[Collected data]
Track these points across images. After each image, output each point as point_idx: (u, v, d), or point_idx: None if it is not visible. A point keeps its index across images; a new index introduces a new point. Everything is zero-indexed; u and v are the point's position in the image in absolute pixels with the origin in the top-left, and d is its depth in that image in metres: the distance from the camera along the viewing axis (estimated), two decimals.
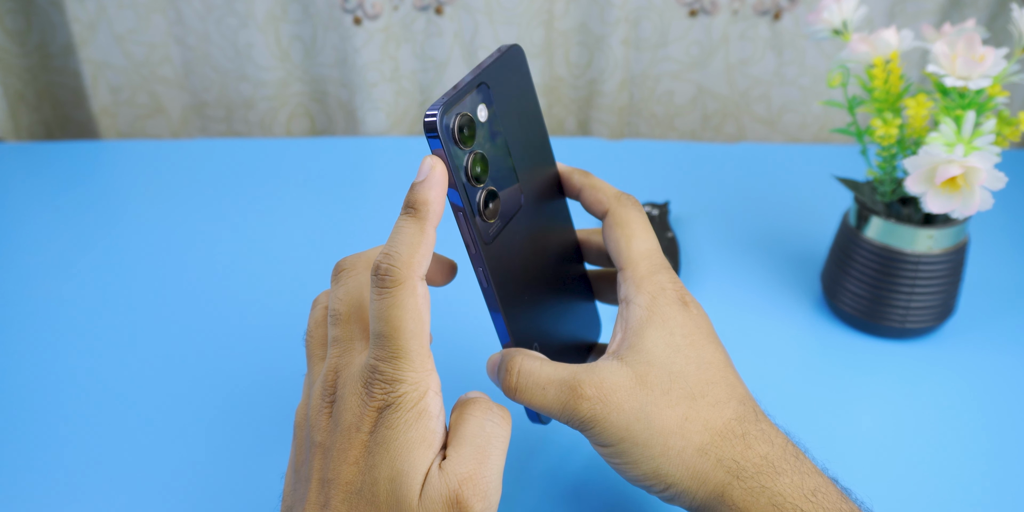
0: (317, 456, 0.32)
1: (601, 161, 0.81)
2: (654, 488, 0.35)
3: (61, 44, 0.88)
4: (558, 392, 0.34)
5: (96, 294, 0.60)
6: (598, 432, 0.34)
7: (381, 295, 0.31)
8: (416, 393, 0.31)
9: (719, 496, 0.34)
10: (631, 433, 0.34)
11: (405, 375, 0.31)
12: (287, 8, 0.85)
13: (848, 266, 0.55)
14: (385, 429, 0.30)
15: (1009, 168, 0.80)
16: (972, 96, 0.48)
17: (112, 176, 0.77)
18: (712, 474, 0.34)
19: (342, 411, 0.32)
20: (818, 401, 0.51)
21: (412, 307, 0.31)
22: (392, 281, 0.31)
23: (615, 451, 0.34)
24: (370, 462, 0.30)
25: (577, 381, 0.34)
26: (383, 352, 0.31)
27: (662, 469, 0.34)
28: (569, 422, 0.34)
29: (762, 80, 0.89)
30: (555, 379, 0.34)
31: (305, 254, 0.65)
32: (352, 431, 0.31)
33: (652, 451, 0.34)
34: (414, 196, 0.32)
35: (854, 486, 0.45)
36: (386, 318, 0.31)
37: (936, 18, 0.85)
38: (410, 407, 0.30)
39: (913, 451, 0.47)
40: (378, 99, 0.86)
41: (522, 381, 0.35)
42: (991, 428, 0.49)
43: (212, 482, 0.45)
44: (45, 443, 0.47)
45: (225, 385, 0.52)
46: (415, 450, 0.30)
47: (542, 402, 0.34)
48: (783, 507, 0.33)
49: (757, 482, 0.34)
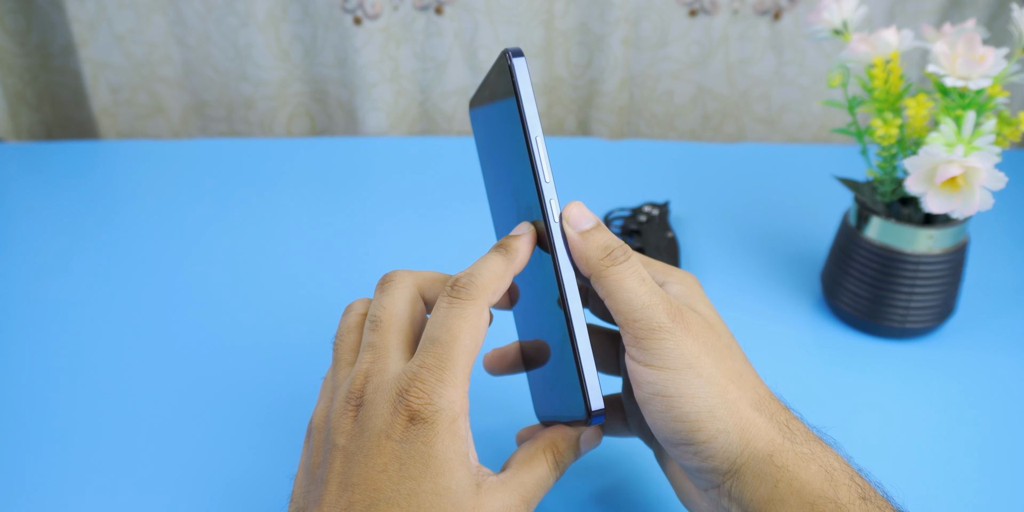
0: (338, 459, 0.32)
1: (601, 161, 0.81)
2: (697, 436, 0.33)
3: (61, 44, 0.88)
4: (654, 291, 0.34)
5: (96, 294, 0.60)
6: (671, 346, 0.33)
7: (452, 304, 0.32)
8: (451, 412, 0.31)
9: (767, 456, 0.33)
10: (699, 361, 0.33)
11: (445, 390, 0.31)
12: (287, 8, 0.85)
13: (848, 266, 0.55)
14: (421, 444, 0.30)
15: (1009, 168, 0.80)
16: (972, 96, 0.48)
17: (112, 176, 0.77)
18: (764, 431, 0.33)
19: (370, 416, 0.31)
20: (818, 401, 0.51)
21: (476, 324, 0.32)
22: (467, 294, 0.32)
23: (676, 379, 0.33)
24: (405, 473, 0.30)
25: (666, 296, 0.34)
26: (431, 359, 0.31)
27: (717, 412, 0.33)
28: (646, 320, 0.33)
29: (762, 80, 0.89)
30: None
31: (305, 254, 0.65)
32: (381, 438, 0.31)
33: (713, 389, 0.33)
34: (510, 241, 0.34)
35: None
36: (449, 326, 0.31)
37: (936, 18, 0.85)
38: (446, 425, 0.31)
39: (913, 451, 0.47)
40: (378, 99, 0.86)
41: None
42: (991, 428, 0.49)
43: (212, 482, 0.45)
44: (45, 443, 0.47)
45: (225, 385, 0.52)
46: (457, 469, 0.31)
47: (639, 291, 0.34)
48: (833, 474, 0.32)
49: (809, 448, 0.33)
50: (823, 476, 0.32)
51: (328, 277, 0.63)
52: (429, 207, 0.72)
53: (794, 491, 0.32)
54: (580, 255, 0.34)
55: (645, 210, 0.68)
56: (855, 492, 0.32)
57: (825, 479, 0.32)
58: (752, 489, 0.33)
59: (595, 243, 0.34)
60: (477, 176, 0.78)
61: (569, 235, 0.34)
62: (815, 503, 0.32)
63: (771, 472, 0.33)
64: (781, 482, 0.32)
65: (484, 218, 0.71)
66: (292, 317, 0.58)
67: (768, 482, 0.32)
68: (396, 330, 0.34)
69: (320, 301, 0.60)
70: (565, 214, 0.34)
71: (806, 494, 0.32)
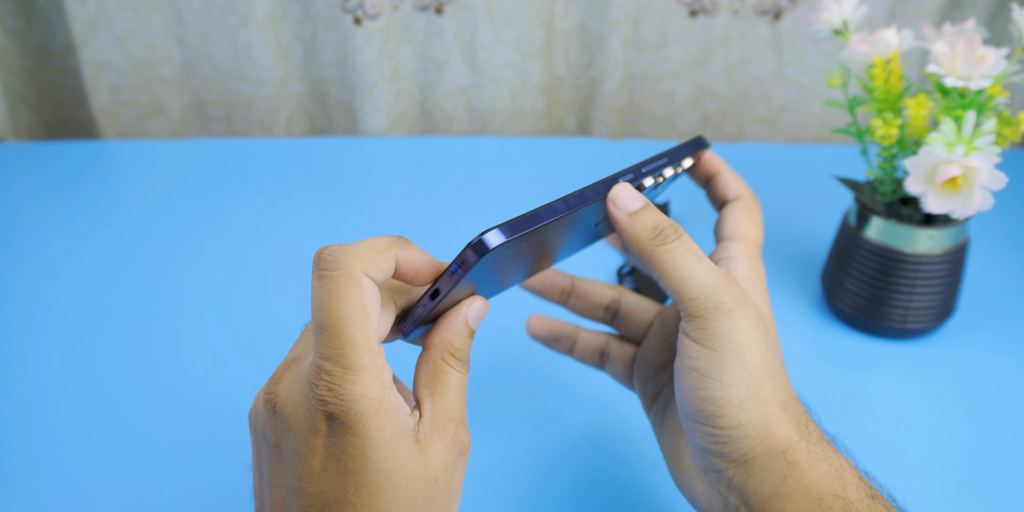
0: (274, 458, 0.30)
1: (601, 161, 0.81)
2: (719, 422, 0.33)
3: (61, 44, 0.88)
4: (712, 268, 0.34)
5: (96, 294, 0.60)
6: (727, 329, 0.33)
7: (322, 283, 0.28)
8: (369, 398, 0.28)
9: (781, 452, 0.33)
10: (748, 351, 0.33)
11: (355, 376, 0.28)
12: (287, 8, 0.85)
13: (848, 266, 0.55)
14: (351, 437, 0.28)
15: (1009, 168, 0.80)
16: (972, 96, 0.48)
17: (112, 176, 0.77)
18: (784, 429, 0.33)
19: (290, 415, 0.29)
20: (818, 401, 0.51)
21: (356, 297, 0.28)
22: (334, 265, 0.28)
23: (720, 363, 0.33)
24: (345, 469, 0.28)
25: (727, 276, 0.34)
26: (329, 349, 0.28)
27: (747, 405, 0.33)
28: (704, 298, 0.33)
29: (762, 80, 0.89)
30: (707, 258, 0.35)
31: (305, 254, 0.65)
32: (308, 436, 0.29)
33: (751, 381, 0.33)
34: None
35: None
36: (328, 308, 0.28)
37: (936, 18, 0.85)
38: (371, 410, 0.28)
39: (913, 451, 0.47)
40: (378, 99, 0.86)
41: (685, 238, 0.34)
42: (991, 428, 0.49)
43: (212, 482, 0.45)
44: (45, 443, 0.47)
45: (225, 384, 0.52)
46: (399, 444, 0.29)
47: (695, 268, 0.33)
48: (843, 473, 0.33)
49: (821, 448, 0.34)
50: (833, 474, 0.33)
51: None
52: (429, 207, 0.72)
53: (802, 488, 0.32)
54: (630, 236, 0.34)
55: None
56: (863, 491, 0.32)
57: (835, 477, 0.33)
58: (757, 481, 0.33)
59: (644, 223, 0.34)
60: (477, 176, 0.78)
61: (617, 217, 0.34)
62: (824, 499, 0.32)
63: (781, 467, 0.33)
64: (790, 477, 0.33)
65: (484, 218, 0.71)
66: (292, 317, 0.58)
67: (776, 476, 0.33)
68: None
69: None
70: (611, 196, 0.33)
71: (815, 491, 0.32)
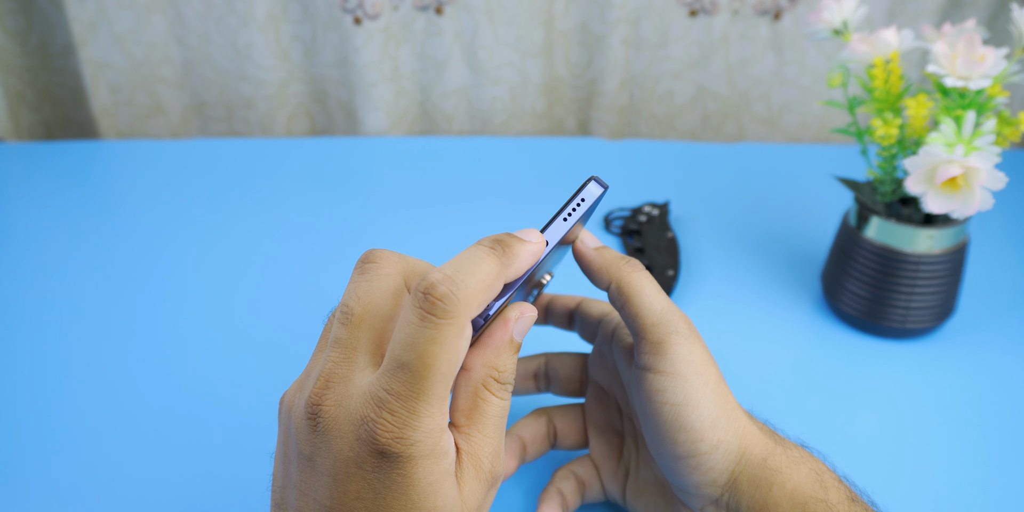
0: (304, 467, 0.28)
1: (601, 161, 0.81)
2: (700, 447, 0.34)
3: (61, 44, 0.88)
4: (668, 299, 0.36)
5: (96, 294, 0.60)
6: (685, 352, 0.35)
7: (425, 324, 0.26)
8: (430, 441, 0.26)
9: (762, 460, 0.34)
10: (706, 370, 0.35)
11: (421, 421, 0.26)
12: (287, 8, 0.85)
13: (848, 266, 0.55)
14: (398, 476, 0.26)
15: (1009, 168, 0.80)
16: (972, 96, 0.48)
17: (112, 176, 0.77)
18: (758, 437, 0.35)
19: (333, 436, 0.27)
20: (818, 401, 0.51)
21: (454, 348, 0.26)
22: (444, 312, 0.26)
23: (685, 386, 0.34)
24: (382, 502, 0.27)
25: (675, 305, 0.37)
26: (401, 388, 0.26)
27: (719, 422, 0.34)
28: (665, 324, 0.35)
29: (762, 80, 0.89)
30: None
31: (305, 254, 0.65)
32: (349, 465, 0.27)
33: (716, 398, 0.35)
34: (511, 241, 0.29)
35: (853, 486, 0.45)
36: (420, 352, 0.26)
37: (936, 18, 0.85)
38: (426, 452, 0.26)
39: (913, 451, 0.47)
40: (378, 99, 0.86)
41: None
42: (991, 428, 0.49)
43: (211, 481, 0.45)
44: (45, 442, 0.47)
45: (225, 384, 0.52)
46: (443, 485, 0.27)
47: (658, 297, 0.36)
48: (823, 476, 0.34)
49: (798, 452, 0.35)
50: (814, 478, 0.34)
51: (328, 277, 0.63)
52: (429, 207, 0.72)
53: (787, 494, 0.33)
54: (600, 266, 0.36)
55: (645, 210, 0.68)
56: (844, 493, 0.34)
57: (815, 480, 0.34)
58: (749, 496, 0.34)
59: (611, 254, 0.37)
60: (477, 176, 0.78)
61: (584, 252, 0.37)
62: (807, 503, 0.33)
63: (766, 475, 0.34)
64: (775, 485, 0.34)
65: (483, 218, 0.71)
66: (292, 317, 0.58)
67: (763, 486, 0.34)
68: (368, 327, 0.29)
69: (319, 301, 0.60)
70: (579, 235, 0.37)
71: (798, 496, 0.33)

» Task to carry out
Repeat the records above exactly, from the first line through the line that contains "14: (385, 429, 0.30)", and leave out the pictures.

» Response area
Track these points across images. After each image, output each point as point_idx: (u, v, d), or point_idx: None if it is not visible. A point keeps its index across images; a new index introduces a new point. Everything is zero-indexed; u and v are the point's position in the image in absolute pixels with the origin in the top-left, and d is its depth in that image in metres: the distance from the camera along the viewing axis (estimated), two decimals.
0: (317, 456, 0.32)
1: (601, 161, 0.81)
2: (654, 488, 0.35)
3: (61, 44, 0.88)
4: (558, 392, 0.34)
5: (96, 294, 0.60)
6: (598, 432, 0.34)
7: (381, 295, 0.31)
8: (416, 393, 0.31)
9: (719, 496, 0.34)
10: (631, 433, 0.34)
11: (405, 375, 0.31)
12: (287, 8, 0.85)
13: (848, 266, 0.55)
14: (385, 429, 0.30)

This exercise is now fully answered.